El atajo

Vanessa López

Blanca salía todos los sábados cargando una bolsa enorme. Llevaba en esta los alimentos que quedaban de la semana, esos que estaban a punto de dañarse, pero aún eran comestibles. La señora de la casa se los regalaba y con eso se ayudaba mucho, porque eran bastantes y complementaban el escaso mercado que alcanzaba a comprar con su sueldo. Aunque le tocaba encartarse un poco, valía la pena llegar con algo de comer a casa. 

Terminaba sus labores casi de noche en una finca donde trabajaba como interna seis días a la semana y descansaba los domingos. Para salir a la carretera por donde pasaba el bus, debía caminar al menos veinte minutos bajando por una pendiente que le acortaba el camino, ya que la entrada principal era para vehículos y no llegaba al lugar donde pasaba el bus que la llevaba hasta su vereda. El pasto era alto, y transitar por allí se le hacía difícil. Tampoco tenía calzado adecuado para ello y, para salir a la ruta, debía pasar por debajo de la cerca de alambre que limitaba la propiedad. Esto la obligaba a pasar por encima primero la bolsa y luego, con mucho cuidado, se acostaba en el piso para pasar por debajo del alambre de púas, lentamente para no herirse. Finalmente, se ponía de pie, sacudía sus ropas y se disponía a esperar el bus.

Un día, Blanca salió como todos los sábados, cargada con su bolsa. Bajó la pendiente más afanada de lo normal, porque ese día cumplía años Fermín, el mayor de sus cuatro hijos. Estaba emocionada pues la señora, además de los alimentos que habitualmente le regalaba, le había empacado un suéter azul casi nuevo que su hijo no había querido usar por considerarlo “muy pasado de moda”. A Fermín le iba a encantar porque, además, le había bordado su nombre esa tarde para hacerlo más especial. 

Llegó al final de la pendiente y comenzó a pasar la cerca con su cuidadoso método, con tanta mala suerte que, al pasar la bolsa, se rompió con el alambre de púas. Las naranjas, los limones y los recipientes con algunas sobras salieron rodando por la calle y el suéter quedó colgado cual si fuera un trapo. Blanca, en medio del desespero y queriendo recuperarlo todo, en vez de pasar por debajo, levantó una pierna intentando pasar por encima, pero una vez la suerte jugó en su contra: una de las púas se enterró en la parte interna de su muslo derecho. El dolor que le produjo la obligó a volverse y, en el acto, la herida se hizo más grande con el movimiento. Cayó sobre el pasto gritando de dolor, sintiendo cómo la sangre le corría por la pierna. Miró al otro lado de la cerca y vio que uno de sus zapatos había caído al lado de los alimentos que se habían regado por la calle minutos antes.

Como no había otras personas en la calle para pedirles ayuda y sentía a lo lejos el ruido del bus que se acercaba, decidió hacer algo para alcanzar a abordarlo. No podía permitirse una falla más ese día: Fermín la esperaba, y lo mínimo que podía hacer era llegar a abrazarlo, así fuera con las manos vacías. 

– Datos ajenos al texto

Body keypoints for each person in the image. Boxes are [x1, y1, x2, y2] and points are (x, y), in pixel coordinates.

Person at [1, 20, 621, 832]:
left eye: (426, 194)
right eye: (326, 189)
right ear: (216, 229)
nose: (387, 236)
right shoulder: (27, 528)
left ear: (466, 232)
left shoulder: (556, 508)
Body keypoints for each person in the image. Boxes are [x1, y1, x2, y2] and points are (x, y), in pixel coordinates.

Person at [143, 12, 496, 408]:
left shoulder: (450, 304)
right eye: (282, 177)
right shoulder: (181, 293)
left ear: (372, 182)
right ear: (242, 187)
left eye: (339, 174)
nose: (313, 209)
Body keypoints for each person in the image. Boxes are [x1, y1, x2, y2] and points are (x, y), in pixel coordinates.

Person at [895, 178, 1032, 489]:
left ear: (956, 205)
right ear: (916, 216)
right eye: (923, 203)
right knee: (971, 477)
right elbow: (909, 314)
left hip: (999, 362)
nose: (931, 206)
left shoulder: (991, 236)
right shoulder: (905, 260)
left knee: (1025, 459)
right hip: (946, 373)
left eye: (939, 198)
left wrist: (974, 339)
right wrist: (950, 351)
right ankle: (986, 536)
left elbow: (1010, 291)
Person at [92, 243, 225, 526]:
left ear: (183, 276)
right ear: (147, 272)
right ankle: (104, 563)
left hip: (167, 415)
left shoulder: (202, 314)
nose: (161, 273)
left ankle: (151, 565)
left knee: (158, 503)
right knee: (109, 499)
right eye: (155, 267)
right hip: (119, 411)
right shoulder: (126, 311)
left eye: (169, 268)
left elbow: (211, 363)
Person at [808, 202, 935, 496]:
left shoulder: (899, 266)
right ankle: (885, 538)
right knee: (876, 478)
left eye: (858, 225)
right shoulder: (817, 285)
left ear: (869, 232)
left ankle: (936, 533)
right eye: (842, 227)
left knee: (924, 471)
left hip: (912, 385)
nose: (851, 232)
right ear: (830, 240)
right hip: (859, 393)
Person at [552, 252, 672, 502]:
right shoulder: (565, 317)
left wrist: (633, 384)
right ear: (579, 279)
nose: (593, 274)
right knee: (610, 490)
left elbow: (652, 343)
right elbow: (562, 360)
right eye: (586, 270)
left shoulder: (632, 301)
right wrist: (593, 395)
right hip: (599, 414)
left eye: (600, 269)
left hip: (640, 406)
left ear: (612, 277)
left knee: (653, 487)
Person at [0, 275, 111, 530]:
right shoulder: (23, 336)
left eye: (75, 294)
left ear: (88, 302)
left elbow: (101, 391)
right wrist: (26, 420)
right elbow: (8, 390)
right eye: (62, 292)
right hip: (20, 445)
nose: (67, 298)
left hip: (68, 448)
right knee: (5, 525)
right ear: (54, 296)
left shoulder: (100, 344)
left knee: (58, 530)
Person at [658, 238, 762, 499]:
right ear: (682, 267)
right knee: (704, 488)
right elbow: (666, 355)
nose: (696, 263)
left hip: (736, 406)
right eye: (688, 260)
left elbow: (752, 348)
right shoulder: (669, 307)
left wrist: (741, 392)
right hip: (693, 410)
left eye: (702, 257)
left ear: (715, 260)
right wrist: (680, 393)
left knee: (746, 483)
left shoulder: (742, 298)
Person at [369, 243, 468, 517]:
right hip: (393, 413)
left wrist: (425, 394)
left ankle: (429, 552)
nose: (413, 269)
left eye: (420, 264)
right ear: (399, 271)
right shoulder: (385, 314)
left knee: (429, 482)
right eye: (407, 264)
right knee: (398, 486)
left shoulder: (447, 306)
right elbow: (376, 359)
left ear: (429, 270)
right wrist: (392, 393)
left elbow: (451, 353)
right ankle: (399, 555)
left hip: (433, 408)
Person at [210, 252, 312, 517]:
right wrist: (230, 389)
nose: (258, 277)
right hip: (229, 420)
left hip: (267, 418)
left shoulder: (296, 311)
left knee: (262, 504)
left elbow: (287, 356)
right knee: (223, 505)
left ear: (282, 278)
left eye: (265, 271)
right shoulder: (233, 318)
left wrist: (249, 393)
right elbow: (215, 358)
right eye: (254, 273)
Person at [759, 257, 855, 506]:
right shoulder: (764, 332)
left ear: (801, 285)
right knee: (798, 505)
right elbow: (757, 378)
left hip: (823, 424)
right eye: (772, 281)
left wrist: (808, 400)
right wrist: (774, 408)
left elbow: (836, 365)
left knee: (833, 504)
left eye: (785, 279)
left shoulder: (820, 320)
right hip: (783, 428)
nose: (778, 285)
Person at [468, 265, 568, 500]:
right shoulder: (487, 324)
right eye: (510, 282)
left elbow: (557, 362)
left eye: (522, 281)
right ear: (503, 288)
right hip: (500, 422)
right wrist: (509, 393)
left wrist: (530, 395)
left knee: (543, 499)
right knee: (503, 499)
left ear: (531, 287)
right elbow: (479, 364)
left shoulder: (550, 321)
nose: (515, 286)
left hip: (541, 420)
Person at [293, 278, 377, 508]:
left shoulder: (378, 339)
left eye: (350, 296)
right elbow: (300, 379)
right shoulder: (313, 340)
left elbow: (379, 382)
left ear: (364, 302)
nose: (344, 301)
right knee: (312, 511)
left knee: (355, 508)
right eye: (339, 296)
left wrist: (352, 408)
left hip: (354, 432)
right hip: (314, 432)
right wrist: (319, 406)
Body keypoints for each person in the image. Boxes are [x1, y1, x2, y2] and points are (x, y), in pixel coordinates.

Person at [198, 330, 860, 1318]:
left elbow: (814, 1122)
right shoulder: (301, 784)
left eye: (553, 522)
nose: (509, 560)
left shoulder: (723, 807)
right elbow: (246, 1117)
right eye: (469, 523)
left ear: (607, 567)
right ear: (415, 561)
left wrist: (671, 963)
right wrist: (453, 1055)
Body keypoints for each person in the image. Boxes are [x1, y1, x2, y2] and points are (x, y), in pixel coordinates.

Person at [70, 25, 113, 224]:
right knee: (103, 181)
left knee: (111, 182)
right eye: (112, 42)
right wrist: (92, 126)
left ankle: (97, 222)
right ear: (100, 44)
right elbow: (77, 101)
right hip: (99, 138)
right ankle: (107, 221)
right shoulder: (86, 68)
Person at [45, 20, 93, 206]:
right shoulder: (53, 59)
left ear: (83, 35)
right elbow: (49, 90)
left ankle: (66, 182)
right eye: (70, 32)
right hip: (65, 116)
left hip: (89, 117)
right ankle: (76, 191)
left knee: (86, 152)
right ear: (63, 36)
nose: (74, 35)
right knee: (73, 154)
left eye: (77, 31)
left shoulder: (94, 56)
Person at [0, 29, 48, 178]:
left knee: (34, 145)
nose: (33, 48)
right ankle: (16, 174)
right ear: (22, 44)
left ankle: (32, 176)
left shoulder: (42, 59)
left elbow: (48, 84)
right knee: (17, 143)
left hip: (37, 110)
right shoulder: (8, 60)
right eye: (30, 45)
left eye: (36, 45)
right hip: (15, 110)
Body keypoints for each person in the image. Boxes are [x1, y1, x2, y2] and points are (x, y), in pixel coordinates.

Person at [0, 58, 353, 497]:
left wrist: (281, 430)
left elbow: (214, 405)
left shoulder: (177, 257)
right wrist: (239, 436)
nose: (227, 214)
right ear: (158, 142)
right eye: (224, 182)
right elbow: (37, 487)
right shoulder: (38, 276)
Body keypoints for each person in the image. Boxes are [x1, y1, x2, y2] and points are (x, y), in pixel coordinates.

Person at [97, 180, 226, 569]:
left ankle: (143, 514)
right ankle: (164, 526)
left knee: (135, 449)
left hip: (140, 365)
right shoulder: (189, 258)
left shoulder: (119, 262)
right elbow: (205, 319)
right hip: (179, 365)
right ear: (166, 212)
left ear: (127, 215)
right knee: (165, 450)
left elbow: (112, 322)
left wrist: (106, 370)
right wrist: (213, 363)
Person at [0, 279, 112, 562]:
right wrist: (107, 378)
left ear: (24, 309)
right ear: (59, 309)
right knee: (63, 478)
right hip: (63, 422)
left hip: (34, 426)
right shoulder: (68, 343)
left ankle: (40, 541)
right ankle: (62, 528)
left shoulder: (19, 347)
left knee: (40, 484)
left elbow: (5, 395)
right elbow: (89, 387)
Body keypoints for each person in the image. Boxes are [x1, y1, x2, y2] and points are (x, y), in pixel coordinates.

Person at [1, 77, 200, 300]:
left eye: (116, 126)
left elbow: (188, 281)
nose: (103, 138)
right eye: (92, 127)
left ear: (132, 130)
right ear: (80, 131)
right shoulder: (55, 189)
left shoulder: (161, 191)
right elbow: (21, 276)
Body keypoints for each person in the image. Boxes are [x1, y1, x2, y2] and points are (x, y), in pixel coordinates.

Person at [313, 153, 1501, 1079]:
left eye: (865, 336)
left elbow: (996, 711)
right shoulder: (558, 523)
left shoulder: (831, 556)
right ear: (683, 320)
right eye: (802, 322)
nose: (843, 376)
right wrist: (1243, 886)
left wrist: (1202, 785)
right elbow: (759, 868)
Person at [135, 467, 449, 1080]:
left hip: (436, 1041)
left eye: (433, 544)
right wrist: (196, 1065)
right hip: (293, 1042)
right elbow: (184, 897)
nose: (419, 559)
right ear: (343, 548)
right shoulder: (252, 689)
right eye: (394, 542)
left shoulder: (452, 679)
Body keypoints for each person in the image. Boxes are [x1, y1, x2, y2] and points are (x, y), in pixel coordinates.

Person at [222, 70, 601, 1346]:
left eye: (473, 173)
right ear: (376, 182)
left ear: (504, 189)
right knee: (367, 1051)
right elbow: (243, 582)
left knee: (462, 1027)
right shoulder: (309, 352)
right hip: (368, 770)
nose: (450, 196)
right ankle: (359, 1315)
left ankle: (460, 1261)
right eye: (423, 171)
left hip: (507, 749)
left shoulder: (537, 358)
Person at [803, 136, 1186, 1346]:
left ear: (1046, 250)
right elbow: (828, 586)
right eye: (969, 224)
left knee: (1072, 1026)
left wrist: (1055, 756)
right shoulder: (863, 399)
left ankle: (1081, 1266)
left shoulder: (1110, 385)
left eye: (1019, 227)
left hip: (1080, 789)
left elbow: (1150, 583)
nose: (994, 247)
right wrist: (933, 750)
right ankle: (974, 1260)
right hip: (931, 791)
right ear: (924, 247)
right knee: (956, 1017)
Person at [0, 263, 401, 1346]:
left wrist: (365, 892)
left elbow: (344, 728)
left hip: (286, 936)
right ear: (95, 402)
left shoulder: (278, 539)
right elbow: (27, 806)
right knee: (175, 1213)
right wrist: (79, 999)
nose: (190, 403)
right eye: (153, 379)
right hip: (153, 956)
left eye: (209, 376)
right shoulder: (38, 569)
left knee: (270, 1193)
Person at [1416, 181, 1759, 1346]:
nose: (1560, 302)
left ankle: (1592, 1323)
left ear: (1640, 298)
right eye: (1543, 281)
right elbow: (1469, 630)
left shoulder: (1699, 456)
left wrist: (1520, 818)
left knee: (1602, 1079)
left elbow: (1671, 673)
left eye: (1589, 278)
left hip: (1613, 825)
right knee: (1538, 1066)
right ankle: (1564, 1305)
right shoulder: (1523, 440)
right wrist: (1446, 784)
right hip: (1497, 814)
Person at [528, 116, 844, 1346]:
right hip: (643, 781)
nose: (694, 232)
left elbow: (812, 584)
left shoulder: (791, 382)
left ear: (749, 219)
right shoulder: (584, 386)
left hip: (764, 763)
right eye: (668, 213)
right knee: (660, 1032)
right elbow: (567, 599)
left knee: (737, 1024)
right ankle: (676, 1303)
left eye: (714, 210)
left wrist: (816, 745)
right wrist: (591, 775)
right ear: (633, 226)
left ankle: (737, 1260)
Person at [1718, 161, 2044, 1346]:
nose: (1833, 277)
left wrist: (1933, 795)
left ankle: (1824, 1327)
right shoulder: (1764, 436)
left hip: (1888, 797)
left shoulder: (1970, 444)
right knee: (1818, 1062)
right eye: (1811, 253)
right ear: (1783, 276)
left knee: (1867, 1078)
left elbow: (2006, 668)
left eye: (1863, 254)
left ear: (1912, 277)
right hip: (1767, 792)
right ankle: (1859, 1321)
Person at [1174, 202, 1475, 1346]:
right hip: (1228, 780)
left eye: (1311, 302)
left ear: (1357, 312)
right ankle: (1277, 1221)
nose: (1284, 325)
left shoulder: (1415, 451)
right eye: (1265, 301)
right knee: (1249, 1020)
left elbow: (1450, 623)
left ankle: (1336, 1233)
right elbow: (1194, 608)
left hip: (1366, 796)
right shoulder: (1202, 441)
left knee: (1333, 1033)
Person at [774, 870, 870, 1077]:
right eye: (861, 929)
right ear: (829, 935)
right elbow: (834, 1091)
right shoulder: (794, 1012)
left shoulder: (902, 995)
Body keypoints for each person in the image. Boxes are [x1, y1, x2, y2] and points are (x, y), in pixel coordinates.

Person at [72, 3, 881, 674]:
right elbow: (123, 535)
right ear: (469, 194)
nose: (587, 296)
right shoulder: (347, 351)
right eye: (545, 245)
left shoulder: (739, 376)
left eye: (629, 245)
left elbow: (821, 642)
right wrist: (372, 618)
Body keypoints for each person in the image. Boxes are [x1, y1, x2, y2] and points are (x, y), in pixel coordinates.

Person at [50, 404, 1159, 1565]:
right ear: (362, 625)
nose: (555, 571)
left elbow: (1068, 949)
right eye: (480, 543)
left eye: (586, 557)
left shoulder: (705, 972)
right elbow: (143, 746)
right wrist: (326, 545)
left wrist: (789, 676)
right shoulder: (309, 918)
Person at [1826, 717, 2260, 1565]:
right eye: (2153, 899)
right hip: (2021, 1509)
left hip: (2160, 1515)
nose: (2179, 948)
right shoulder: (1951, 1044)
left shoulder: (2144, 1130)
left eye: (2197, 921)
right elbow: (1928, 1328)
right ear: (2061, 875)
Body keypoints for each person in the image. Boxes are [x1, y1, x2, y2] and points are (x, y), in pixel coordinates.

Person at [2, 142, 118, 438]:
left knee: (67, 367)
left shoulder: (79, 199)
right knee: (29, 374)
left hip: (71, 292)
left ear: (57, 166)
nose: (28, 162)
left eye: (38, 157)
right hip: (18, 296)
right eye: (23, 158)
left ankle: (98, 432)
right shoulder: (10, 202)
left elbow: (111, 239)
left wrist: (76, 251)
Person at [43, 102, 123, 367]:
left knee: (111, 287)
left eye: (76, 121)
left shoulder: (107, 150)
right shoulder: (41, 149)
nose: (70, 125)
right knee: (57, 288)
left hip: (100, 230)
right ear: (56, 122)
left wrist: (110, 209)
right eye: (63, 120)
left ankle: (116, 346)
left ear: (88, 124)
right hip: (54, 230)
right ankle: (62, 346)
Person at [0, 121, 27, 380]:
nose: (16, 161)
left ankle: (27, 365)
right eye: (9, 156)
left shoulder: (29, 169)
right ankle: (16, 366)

Tratando de ignorar el dolor, se echó al suelo y se arrastró buscando pasar del lado de la carretera. Intentó rodar para tener tiempo de ponerse en pie, buscar su zapato y hacerle señas al conductor para que se detuviera. Pero, al coger impulso, rodó de más, y cayó sobre la vía segundos antes de que pasara por allí el bus, el cual no la vio y, por ende, no se detuvo. Bueno, al menos no antes de pasar por encima de ella.

Fermín se quedó esperando a mamá toda esa noche. Solo al día siguiente se enteró de que no volvería más. Enviaron a alguien del hospital del pueblo a darle la terrible noticia. Le contaron que la había atropellado un bus, pero nadie le supo explicar cómo habían sido las cosas, pues el conductor, traumatizado, repetía entre lágrimas que iba mirando al frente, pero no la había visto salir de ninguna parte. Le entregaron, además, un suéter azul que habían encontrado, con su nombre bordado.